● Your objective
Every line that contains "Testing" must be located and copied from the data.

● Entries shown
++++

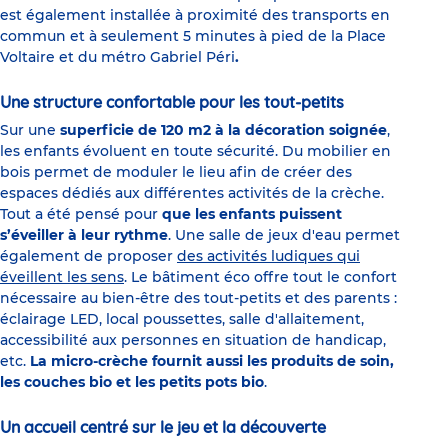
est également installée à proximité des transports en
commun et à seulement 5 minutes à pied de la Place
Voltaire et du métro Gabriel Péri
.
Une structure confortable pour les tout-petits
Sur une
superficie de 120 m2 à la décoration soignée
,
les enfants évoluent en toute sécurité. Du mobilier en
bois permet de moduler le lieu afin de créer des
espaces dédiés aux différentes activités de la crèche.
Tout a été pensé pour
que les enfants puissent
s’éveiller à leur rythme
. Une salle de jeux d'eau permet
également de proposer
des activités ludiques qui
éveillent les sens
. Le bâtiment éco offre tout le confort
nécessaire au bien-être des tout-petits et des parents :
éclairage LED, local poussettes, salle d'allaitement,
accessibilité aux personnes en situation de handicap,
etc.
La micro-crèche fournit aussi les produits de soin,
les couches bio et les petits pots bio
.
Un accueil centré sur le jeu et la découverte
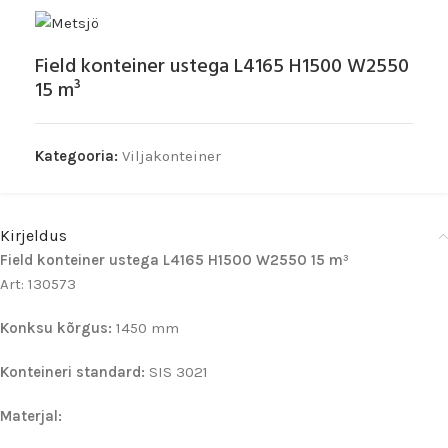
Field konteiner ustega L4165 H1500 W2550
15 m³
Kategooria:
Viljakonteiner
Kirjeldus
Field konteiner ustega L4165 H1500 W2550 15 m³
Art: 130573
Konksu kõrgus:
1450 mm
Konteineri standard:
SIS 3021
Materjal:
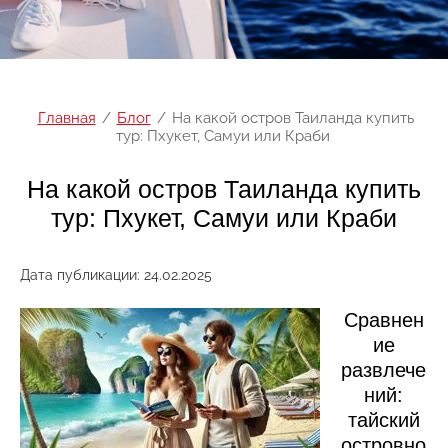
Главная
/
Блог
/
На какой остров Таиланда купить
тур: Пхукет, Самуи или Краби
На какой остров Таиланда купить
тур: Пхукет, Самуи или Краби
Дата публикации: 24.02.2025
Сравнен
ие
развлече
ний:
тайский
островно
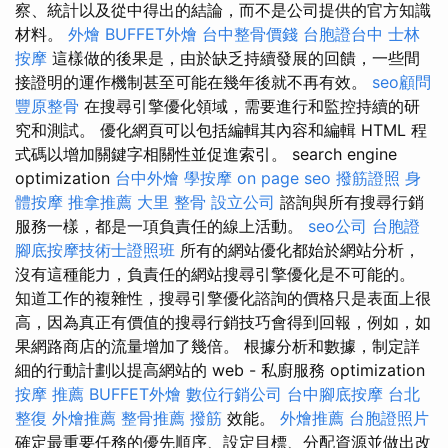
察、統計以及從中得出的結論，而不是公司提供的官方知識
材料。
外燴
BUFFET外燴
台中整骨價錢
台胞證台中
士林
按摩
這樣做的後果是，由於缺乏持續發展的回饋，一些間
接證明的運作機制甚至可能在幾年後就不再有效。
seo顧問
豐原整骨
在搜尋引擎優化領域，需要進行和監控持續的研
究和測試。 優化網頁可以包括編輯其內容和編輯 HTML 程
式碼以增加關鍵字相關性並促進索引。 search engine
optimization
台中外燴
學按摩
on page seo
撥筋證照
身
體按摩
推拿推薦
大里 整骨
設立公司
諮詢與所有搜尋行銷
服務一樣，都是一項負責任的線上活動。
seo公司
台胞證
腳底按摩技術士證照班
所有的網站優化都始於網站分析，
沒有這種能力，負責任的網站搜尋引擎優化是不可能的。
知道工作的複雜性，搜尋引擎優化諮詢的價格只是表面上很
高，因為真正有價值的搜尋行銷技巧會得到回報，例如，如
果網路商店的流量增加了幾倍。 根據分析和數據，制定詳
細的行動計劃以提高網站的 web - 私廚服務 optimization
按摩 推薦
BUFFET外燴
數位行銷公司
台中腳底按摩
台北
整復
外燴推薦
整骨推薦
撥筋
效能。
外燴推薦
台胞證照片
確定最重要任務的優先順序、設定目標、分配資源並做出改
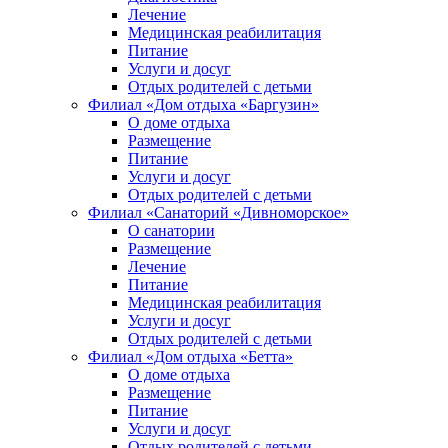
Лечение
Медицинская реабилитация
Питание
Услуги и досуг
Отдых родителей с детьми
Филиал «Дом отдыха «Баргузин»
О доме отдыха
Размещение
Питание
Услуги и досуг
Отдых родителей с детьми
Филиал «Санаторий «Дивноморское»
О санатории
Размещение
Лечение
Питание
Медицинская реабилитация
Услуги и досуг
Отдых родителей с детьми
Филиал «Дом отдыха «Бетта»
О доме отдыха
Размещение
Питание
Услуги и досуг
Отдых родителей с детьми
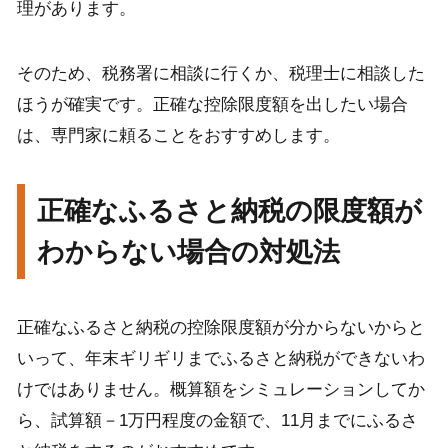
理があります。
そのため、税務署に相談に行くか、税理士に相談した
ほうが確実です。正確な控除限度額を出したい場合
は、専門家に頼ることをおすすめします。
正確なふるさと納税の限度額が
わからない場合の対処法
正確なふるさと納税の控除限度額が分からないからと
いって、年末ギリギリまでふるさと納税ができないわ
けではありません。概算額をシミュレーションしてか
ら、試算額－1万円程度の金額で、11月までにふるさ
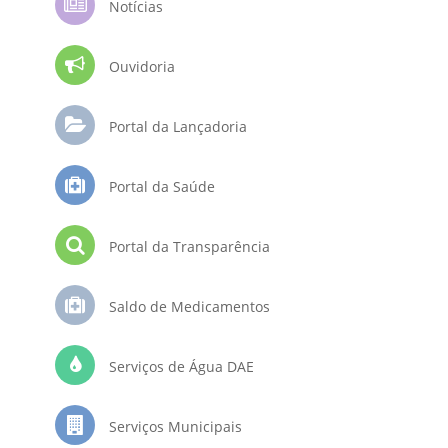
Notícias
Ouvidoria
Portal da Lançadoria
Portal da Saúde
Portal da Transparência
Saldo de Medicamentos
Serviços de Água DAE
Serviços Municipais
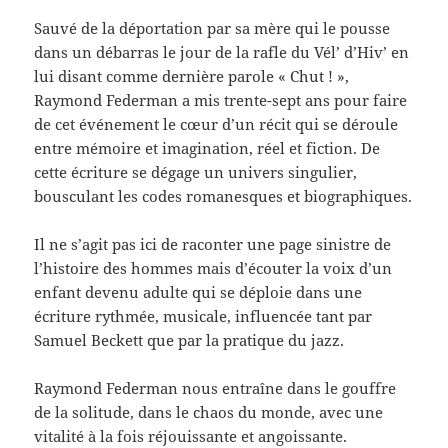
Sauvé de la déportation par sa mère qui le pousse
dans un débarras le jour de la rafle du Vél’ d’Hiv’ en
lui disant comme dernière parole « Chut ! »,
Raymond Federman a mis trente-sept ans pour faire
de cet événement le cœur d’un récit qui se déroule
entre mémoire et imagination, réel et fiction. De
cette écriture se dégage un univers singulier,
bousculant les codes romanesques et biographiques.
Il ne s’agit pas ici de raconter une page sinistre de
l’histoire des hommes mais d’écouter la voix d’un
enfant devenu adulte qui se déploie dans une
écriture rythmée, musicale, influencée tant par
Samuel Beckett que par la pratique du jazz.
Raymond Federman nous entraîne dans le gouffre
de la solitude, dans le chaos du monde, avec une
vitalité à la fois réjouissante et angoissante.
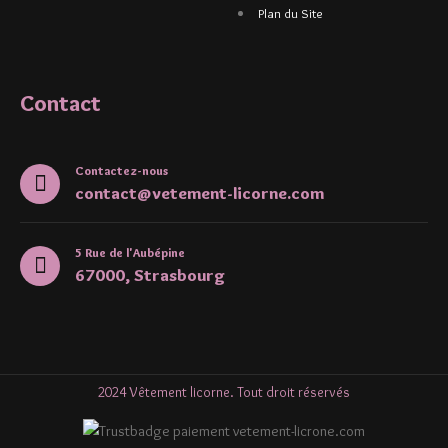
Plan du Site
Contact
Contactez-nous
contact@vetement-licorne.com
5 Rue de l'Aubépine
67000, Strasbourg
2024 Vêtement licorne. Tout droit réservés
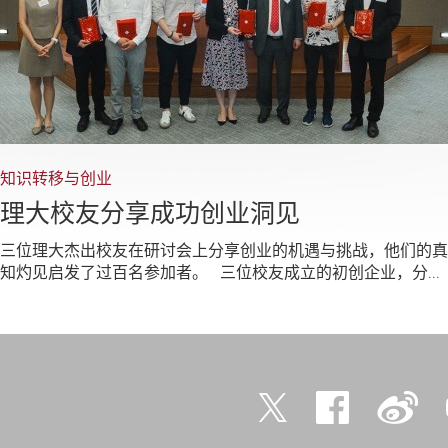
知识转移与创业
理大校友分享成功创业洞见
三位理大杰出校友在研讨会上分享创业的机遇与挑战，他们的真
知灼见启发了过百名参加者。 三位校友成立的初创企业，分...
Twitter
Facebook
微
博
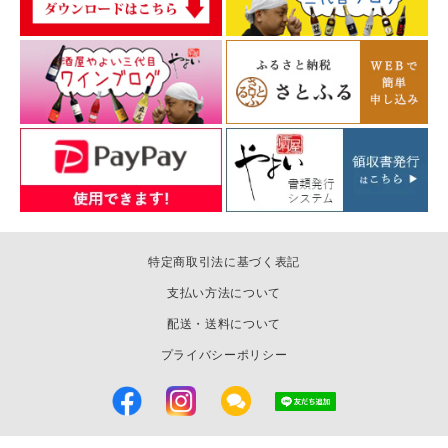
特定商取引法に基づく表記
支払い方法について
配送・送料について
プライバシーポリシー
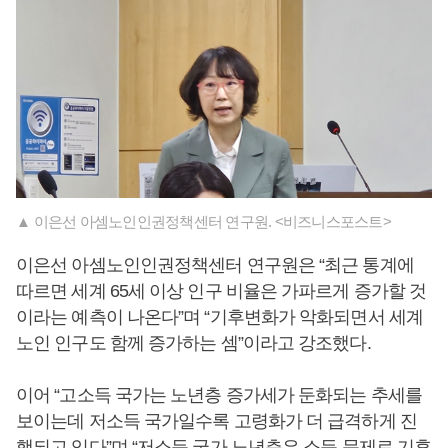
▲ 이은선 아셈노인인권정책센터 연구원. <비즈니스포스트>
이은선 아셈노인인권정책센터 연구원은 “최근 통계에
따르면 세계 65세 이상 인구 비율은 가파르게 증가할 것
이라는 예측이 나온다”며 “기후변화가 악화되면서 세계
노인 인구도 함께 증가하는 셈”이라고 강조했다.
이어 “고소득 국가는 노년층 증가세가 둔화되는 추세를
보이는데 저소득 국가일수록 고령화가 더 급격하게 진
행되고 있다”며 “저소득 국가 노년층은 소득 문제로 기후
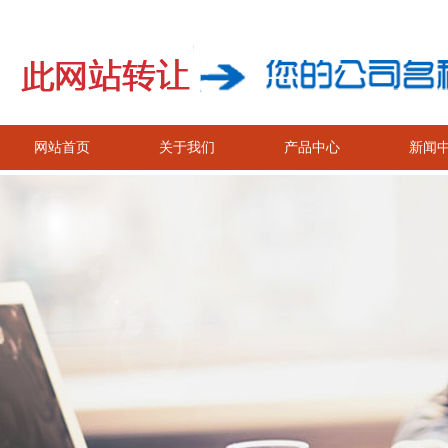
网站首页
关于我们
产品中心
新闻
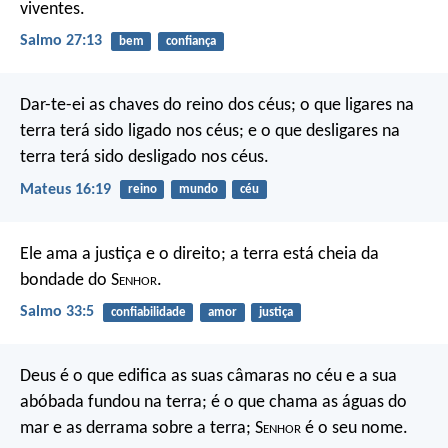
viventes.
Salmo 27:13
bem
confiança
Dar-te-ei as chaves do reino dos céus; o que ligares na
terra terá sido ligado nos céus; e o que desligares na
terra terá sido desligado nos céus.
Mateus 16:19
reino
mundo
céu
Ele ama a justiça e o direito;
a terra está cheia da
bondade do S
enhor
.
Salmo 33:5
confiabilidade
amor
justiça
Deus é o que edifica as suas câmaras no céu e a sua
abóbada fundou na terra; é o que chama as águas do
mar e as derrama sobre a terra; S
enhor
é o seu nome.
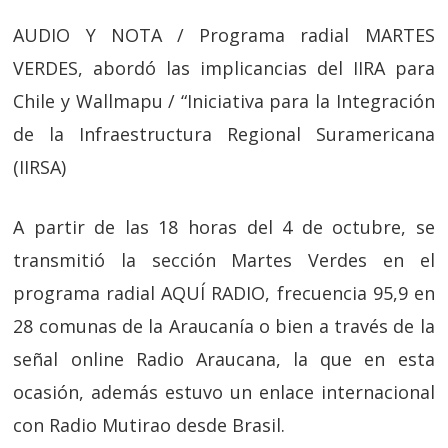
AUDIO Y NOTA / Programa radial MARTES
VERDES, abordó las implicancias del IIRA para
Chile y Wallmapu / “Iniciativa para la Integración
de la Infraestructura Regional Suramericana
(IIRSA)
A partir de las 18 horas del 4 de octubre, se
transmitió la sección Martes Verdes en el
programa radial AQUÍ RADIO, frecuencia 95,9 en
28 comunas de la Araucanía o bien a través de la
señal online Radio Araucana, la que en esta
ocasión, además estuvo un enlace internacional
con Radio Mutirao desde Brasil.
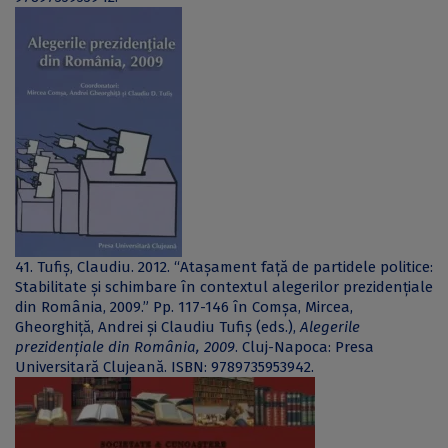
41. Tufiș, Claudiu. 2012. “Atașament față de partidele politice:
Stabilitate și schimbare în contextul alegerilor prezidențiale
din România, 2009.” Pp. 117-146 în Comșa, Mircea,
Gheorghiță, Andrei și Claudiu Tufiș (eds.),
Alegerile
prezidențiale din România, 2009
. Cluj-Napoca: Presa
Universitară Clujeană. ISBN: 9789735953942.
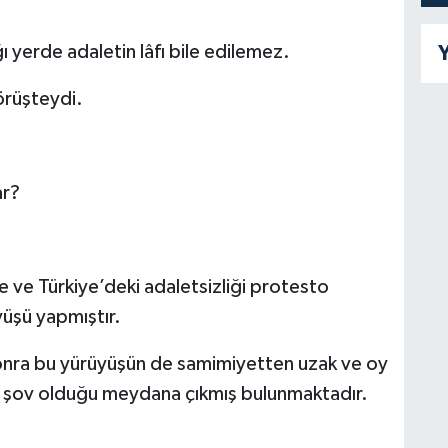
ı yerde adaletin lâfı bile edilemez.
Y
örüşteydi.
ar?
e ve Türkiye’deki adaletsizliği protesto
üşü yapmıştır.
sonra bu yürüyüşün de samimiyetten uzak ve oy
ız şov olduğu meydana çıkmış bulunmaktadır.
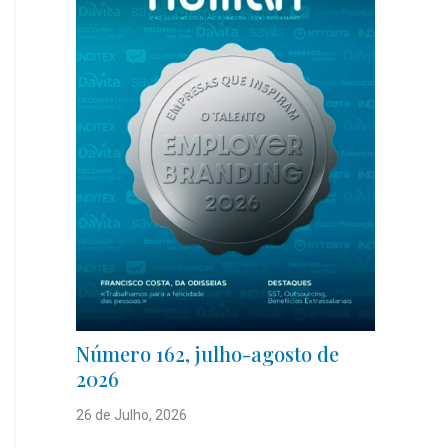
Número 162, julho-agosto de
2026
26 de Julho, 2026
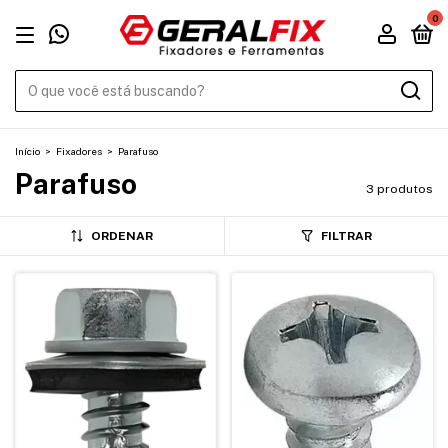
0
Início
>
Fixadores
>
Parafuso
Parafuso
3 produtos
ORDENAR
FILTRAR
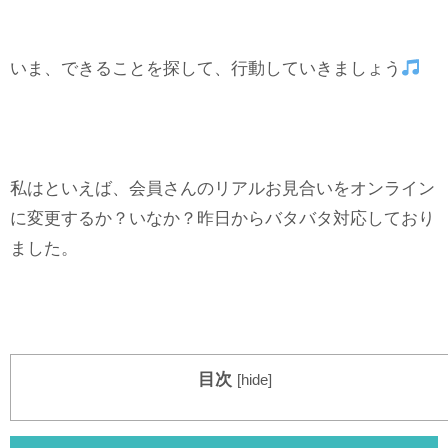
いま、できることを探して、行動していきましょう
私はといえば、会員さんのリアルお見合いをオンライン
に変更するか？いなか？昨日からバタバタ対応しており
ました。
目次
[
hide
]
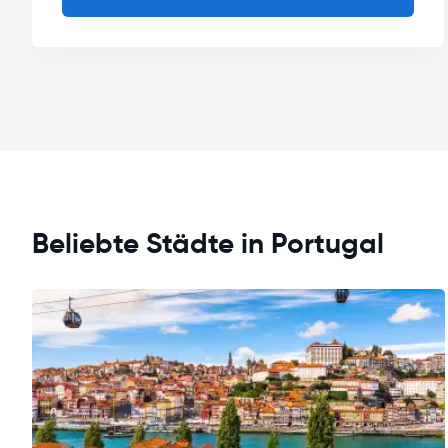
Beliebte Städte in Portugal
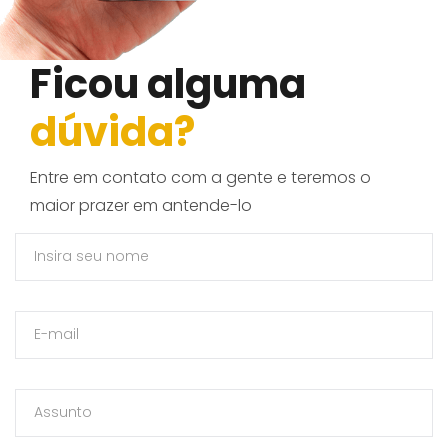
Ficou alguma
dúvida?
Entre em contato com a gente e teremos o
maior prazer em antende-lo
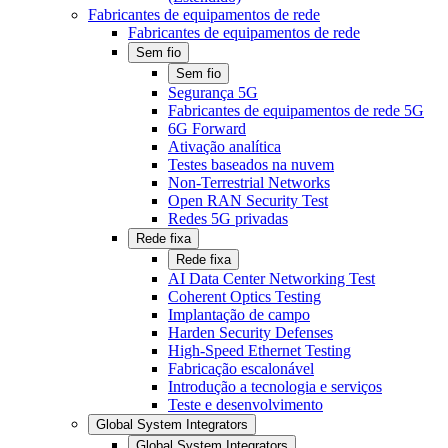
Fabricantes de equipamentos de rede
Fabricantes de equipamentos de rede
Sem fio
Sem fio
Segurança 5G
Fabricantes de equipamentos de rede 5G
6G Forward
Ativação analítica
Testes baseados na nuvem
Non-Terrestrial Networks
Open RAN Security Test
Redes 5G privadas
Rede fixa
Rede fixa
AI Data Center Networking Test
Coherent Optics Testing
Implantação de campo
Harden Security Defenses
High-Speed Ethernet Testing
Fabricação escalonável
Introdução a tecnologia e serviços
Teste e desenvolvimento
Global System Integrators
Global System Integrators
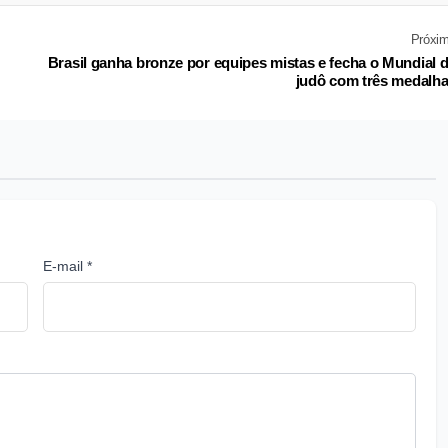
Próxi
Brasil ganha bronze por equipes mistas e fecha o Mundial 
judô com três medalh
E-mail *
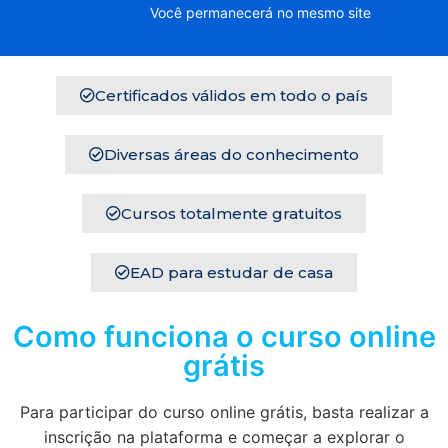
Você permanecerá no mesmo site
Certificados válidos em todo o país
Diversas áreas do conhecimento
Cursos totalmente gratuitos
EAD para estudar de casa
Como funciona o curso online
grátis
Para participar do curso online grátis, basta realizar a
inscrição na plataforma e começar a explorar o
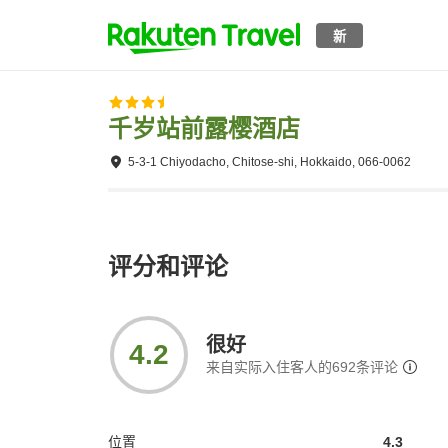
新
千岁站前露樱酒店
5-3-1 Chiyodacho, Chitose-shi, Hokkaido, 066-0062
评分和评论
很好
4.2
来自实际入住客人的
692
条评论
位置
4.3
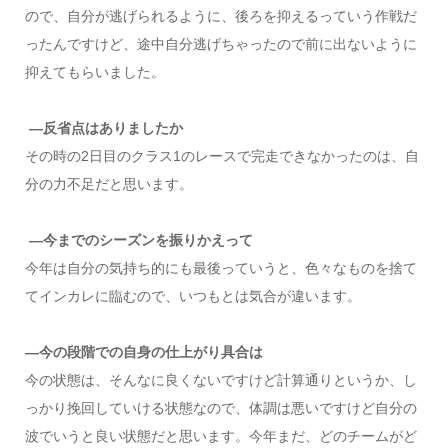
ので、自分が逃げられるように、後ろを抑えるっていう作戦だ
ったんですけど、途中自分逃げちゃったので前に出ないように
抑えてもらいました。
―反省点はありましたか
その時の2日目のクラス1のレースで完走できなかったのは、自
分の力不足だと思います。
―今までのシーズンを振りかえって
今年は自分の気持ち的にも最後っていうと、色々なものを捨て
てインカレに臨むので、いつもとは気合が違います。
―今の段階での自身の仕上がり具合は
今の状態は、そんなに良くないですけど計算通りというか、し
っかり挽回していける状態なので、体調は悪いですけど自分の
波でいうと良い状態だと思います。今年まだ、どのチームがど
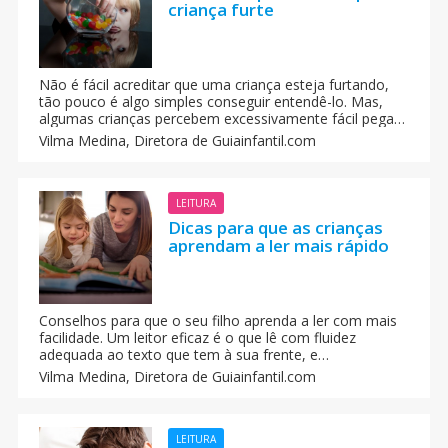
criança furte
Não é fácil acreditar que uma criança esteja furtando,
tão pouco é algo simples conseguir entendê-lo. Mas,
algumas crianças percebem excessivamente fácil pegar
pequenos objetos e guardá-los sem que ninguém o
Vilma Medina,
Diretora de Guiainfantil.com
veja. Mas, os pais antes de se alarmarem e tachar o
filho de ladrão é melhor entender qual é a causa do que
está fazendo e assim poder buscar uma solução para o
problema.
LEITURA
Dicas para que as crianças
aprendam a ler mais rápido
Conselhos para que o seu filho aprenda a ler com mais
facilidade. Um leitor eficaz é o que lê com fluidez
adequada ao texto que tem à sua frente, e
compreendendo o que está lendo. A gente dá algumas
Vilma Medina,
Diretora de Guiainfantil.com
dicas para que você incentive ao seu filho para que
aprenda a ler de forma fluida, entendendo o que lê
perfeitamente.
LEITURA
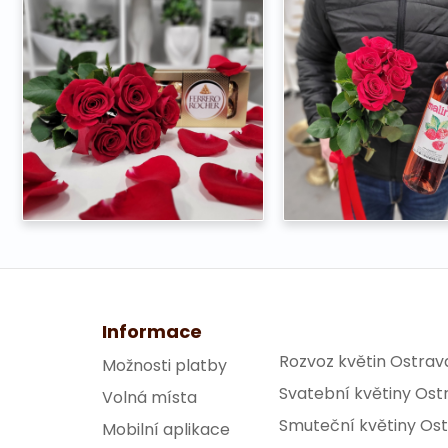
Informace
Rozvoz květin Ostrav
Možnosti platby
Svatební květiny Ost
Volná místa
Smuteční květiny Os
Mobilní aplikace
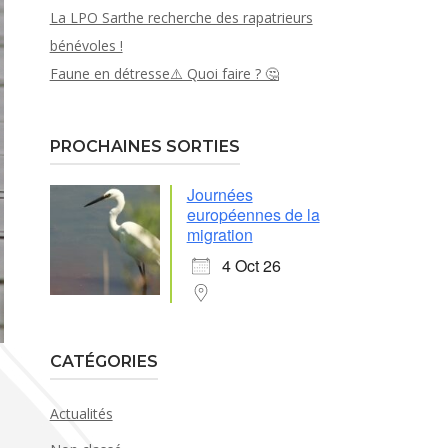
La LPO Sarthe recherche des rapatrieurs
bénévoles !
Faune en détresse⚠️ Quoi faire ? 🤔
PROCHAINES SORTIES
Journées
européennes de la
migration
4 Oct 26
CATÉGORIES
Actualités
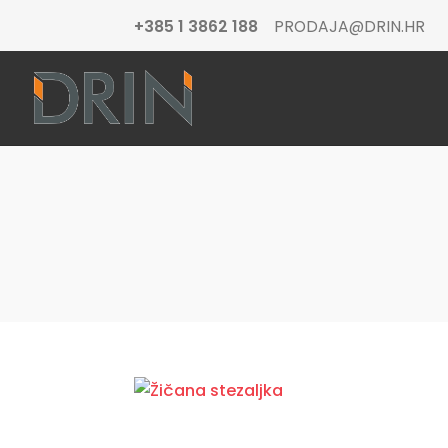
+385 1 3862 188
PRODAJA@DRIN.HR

++++

● Answer below
Coherent Optics Testing
High-Speed Ethernet Testing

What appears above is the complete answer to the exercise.